What is required => Please transcribe every line of the material below without any changes, keeping the lines in their original order.

Data provided =>
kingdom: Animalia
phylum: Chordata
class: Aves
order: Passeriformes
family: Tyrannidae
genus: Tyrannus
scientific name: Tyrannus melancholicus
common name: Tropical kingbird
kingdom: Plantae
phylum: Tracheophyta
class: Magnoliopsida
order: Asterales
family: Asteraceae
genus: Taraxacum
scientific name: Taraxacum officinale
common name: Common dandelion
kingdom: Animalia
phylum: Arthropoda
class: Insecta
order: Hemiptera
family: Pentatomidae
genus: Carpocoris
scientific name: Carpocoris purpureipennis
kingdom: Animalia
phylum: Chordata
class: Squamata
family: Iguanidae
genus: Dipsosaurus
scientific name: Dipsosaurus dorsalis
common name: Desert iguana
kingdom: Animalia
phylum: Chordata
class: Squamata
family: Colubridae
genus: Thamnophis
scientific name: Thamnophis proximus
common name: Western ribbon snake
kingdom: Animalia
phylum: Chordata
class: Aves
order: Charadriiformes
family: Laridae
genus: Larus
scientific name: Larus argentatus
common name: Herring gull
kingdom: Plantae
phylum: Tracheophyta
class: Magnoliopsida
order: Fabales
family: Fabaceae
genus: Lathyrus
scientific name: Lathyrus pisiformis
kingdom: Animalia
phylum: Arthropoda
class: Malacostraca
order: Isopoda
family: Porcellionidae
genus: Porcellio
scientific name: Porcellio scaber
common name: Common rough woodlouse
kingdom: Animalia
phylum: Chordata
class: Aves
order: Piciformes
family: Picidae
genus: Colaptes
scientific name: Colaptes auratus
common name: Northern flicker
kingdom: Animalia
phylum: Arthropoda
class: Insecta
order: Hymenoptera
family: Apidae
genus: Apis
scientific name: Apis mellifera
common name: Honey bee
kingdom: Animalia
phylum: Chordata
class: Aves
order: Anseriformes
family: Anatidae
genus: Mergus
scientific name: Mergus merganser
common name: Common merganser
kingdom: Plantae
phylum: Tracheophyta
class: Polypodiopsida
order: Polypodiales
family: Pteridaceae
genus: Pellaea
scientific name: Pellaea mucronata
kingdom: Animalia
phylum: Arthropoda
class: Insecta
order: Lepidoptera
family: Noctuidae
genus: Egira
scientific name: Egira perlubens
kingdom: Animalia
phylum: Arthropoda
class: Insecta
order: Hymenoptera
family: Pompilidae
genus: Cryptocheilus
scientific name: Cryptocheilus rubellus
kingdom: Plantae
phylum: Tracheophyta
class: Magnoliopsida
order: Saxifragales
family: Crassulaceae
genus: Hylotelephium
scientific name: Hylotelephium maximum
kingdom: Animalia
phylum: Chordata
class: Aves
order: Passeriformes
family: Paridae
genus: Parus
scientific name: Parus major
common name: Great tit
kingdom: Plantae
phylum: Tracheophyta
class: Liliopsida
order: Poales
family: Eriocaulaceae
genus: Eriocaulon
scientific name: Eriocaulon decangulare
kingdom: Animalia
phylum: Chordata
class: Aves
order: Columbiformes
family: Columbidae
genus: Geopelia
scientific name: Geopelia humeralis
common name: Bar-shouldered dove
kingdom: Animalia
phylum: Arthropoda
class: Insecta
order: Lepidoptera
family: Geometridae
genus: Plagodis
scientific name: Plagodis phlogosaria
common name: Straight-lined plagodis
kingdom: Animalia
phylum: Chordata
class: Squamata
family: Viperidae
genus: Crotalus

Written solution =>
kingdom: Animalia
phylum: Chordata
class: Aves
order: Passeriformes
family: Tyrannidae
genus: Tyrannus
scientific name: Tyrannus melancholicus
common name: Tropical kingbird
kingdom: Plantae
phylum: Tracheophyta
class: Magnoliopsida
order: Asterales
family: Asteraceae
genus: Taraxacum
scientific name: Taraxacum officinale
common name: Common dandelion
kingdom: Animalia
phylum: Arthropoda
class: Insecta
order: Hemiptera
family: Pentatomidae
genus: Carpocoris
scientific name: Carpocoris purpureipennis
kingdom: Animalia
phylum: Chordata
class: Squamata
family: Iguanidae
genus: Dipsosaurus
scientific name: Dipsosaurus dorsalis
common name: Desert iguana
kingdom: Animalia
phylum: Chordata
class: Squamata
family: Colubridae
genus: Thamnophis
scientific name: Thamnophis proximus
common name: Western ribbon snake
kingdom: Animalia
phylum: Chordata
class: Aves
order: Charadriiformes
family: Laridae
genus: Larus
scientific name: Larus argentatus
common name: Herring gull
kingdom: Plantae
phylum: Tracheophyta
class: Magnoliopsida
order: Fabales
family: Fabaceae
genus: Lathyrus
scientific name: Lathyrus pisiformis
kingdom: Animalia
phylum: Arthropoda
class: Malacostraca
order: Isopoda
family: Porcellionidae
genus: Porcellio
scientific name: Porcellio scaber
common name: Common rough woodlouse
kingdom: Animalia
phylum: Chordata
class: Aves
order: Piciformes
family: Picidae
genus: Colaptes
scientific name: Colaptes auratus
common name: Northern flicker
kingdom: Animalia
phylum: Arthropoda
class: Insecta
order: Hymenoptera
family: Apidae
genus: Apis
scientific name: Apis mellifera
common name: Honey bee
kingdom: Animalia
phylum: Chordata
class: Aves
order: Anseriformes
family: Anatidae
genus: Mergus
scientific name: Mergus merganser
common name: Common merganser
kingdom: Plantae
phylum: Tracheophyta
class: Polypodiopsida
order: Polypodiales
family: Pteridaceae
genus: Pellaea
scientific name: Pellaea mucronata
kingdom: Animalia
phylum: Arthropoda
class: Insecta
order: Lepidoptera
family: Noctuidae
genus: Egira
scientific name: Egira perlubens
kingdom: Animalia
phylum: Arthropoda
class: Insecta
order: Hymenoptera
family: Pompilidae
genus: Cryptocheilus
scientific name: Cryptocheilus rubellus
kingdom: Plantae
phylum: Tracheophyta
class: Magnoliopsida
order: Saxifragales
family: Crassulaceae
genus: Hylotelephium
scientific name: Hylotelephium maximum
kingdom: Animalia
phylum: Chordata
class: Aves
order: Passeriformes
family: Paridae
genus: Parus
scientific name: Parus major
common name: Great tit
kingdom: Plantae
phylum: Tracheophyta
class: Liliopsida
order: Poales
family: Eriocaulaceae
genus: Eriocaulon
scientific name: Eriocaulon decangulare
kingdom: Animalia
phylum: Chordata
class: Aves
order: Columbiformes
family: Columbidae
genus: Geopelia
scientific name: Geopelia humeralis
common name: Bar-shouldered dove
kingdom: Animalia
phylum: Arthropoda
class: Insecta
order: Lepidoptera
family: Geometridae
genus: Plagodis
scientific name: Plagodis phlogosaria
common name: Straight-lined plagodis
kingdom: Animalia
phylum: Chordata
class: Squamata
family: Viperidae
genus: Crotalus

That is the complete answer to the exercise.